Sostituibile. In attesa di una chiamata. Disponibile. Poco costoso. Senza il diritto di essere frangibile. All’origine della flessibilità: la produzione datata anni Ottanta detta just in time: si produce senza accantonare pericolose scorte di magazzino ma “giusto in tempo”. Partono gli americani, mettono operativamente in pratica i giapponesi. E on demand: su domanda. Il consumatore chiede e la fabbrica produce. Le tecnologie della comunicazione con un nuovo stile di condizionamento e di induzione al consumo hanno imposto una velocità sconosciuta e incrementale alla pallina che corre inquieta da una parte all’altra del campo: il mercato chiede lavoratori al ribasso e l’offerta di manodopera risponde con la disponibilità a lavorare per poco o sempre meno. In termini di diritti e di tutele. Perché dal 2007 ad oggi l’età media dell’esercito di riserva si è abbassata e da giovani ci si sente onnipotenti, anzi eterni. Tutele e diritti si pongono nel solco della dignità del lavoro e della persona. Tutele e diritti rappresentano un costo economico per l’economia globalizzata, per la produzione fast and cheap. Che possiamo definire: garbage in, garbage out: spazzatura dentro, spazzatura fuori. E per spazzatura si intende: il lavoro povero e frammentato.
Lavoro e identità.
Il lavoro rappresenta una parte significativa della vita di un individuo. Non totalmente, ma in gran parte. Lo stile di lavoro condiziona la vita. Condiziona i progetti, la pianificazione del futuro. La frammentazione del tempo di lavoro ha impoverito i contenuti del lavoro. Impedisce di seguire sé stessi, di realizzare i propri obiettivi. Aprendo la strada a nuove forme di schiavitù. Luciano Gallino prende una posizione precisa. La esprime a chiare lettere nel titolo del libro. La argomenta nel corso della descrizione tecnica del succedersi dei contributi legislativi. Che hanno interpretato l’evoluzione del mercato, seguendo le orme della globalizzazione. E separando il lavoro dalla persona. Il lavoro flessibile non è buono e non è cattivo. Il lavoro flessibile rischia di degenerare in precarietà se non cammina con la competenza, se non si accompagna al talento, se non tende culturalmente al rialzo.

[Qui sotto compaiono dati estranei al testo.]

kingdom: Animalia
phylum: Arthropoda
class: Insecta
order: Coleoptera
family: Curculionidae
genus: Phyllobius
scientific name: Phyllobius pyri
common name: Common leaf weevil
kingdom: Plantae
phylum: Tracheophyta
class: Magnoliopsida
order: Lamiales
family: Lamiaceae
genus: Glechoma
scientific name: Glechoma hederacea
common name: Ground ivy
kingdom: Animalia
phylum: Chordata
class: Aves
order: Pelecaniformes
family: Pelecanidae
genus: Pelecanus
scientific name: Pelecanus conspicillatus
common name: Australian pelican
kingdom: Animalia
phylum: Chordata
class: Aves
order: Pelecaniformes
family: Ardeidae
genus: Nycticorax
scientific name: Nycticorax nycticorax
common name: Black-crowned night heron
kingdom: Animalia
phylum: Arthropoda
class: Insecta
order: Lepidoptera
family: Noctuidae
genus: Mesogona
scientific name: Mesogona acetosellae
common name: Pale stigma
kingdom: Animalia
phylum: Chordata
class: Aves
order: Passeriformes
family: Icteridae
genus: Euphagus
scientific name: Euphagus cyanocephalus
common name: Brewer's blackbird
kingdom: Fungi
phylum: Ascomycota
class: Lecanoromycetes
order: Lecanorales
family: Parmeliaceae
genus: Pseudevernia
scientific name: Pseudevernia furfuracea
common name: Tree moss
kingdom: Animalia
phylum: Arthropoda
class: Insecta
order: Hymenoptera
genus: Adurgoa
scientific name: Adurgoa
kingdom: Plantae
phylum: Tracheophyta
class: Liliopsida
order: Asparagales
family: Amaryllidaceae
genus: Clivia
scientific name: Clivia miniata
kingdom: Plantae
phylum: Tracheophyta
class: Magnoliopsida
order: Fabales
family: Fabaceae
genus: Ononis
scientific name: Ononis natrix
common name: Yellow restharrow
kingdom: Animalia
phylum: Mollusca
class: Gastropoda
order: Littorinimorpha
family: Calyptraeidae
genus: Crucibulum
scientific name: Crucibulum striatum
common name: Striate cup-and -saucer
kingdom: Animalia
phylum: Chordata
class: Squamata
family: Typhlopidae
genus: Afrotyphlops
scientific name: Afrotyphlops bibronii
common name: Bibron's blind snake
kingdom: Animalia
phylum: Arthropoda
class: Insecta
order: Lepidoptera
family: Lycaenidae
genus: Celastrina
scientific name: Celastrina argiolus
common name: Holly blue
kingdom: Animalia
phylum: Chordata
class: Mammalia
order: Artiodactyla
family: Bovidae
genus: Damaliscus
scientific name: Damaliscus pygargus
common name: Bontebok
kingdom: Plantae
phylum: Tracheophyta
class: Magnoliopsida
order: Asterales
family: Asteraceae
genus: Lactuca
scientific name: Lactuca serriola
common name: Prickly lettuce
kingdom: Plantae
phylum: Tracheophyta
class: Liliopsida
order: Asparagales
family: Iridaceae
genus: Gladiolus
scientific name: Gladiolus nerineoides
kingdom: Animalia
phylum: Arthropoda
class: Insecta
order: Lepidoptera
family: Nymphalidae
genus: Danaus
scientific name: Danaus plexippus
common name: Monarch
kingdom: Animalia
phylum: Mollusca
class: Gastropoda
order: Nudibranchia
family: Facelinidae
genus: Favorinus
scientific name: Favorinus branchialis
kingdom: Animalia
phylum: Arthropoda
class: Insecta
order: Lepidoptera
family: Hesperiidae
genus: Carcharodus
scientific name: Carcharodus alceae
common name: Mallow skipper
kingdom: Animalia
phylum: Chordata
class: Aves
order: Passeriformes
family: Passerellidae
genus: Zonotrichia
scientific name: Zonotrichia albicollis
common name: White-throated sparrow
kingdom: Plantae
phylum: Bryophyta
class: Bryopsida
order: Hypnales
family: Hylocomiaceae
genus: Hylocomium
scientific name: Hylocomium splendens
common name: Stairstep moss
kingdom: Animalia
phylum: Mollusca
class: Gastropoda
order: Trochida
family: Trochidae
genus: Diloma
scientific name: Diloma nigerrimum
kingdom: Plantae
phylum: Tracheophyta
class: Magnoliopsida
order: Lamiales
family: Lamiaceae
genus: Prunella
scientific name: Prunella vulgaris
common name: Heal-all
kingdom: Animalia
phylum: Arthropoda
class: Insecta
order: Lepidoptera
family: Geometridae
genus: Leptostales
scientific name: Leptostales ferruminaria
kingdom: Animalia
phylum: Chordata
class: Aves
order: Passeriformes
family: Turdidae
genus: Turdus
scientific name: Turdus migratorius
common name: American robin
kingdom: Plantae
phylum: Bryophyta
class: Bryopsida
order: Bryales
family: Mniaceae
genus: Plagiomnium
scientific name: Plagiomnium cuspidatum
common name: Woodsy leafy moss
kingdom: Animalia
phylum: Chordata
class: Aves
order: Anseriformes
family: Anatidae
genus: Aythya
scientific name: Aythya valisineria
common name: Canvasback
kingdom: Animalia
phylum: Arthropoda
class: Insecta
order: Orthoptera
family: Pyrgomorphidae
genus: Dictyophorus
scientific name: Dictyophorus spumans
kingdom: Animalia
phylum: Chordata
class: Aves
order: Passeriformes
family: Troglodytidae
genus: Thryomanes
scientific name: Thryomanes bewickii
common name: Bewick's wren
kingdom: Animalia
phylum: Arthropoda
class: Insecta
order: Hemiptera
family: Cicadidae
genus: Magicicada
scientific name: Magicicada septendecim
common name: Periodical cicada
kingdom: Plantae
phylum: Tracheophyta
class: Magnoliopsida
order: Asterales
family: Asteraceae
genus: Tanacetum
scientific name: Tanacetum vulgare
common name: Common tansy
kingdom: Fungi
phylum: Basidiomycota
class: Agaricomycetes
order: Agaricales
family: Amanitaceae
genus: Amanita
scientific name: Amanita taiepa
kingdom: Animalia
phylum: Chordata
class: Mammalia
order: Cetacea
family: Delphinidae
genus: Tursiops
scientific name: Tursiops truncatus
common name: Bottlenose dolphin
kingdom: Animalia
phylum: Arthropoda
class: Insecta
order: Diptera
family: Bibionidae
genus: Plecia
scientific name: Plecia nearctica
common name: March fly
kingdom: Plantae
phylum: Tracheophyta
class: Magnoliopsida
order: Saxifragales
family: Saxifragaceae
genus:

Senza tutele, i lavoratori deboli possono essere abbandonati ai margini di una strada come un giocattolo rotto. Nessun cupo vaticinio nel libro di Luciano Gallino. Solo la certezza di una precisa presa di posizione “contro la flessibilità” perché “il lavoro non è una merce”. Un monito attuale a oltre quindici anni di distanza dalla pubblicazione del libro. Il futuro del lavoro molto dipende dalle tutele che la società saprà garantire agli eserciti di riserva composti da lavoratori provenienti da culture diverse rispetto a quella europea. Cultura, consapevolezza e competenza hanno il potere di annullare gli effetti nefasti della flessibilità e di annullare la tendenza al dumping sociale. E per evitare la forbice tra i lavoratori chiusi nel falansterio dove si muore di stanchezza e in silenzio e chi vive di profitto generato dall’esercito dei lavoratori disponibili a tutto pur di sopravvivere.
Lavoro al rialzo.
Un dovere della politica è di garantire il minimo comune denominatore della dignità: solidarietà e cultura.
Non c’è sviluppo economico senza dignità umana.
La Storia continua ad essere storia di lotta di classe. E la guerra da combattere è in nome della sopravvivenza della dignità del genere umano. Prima che del lavoro.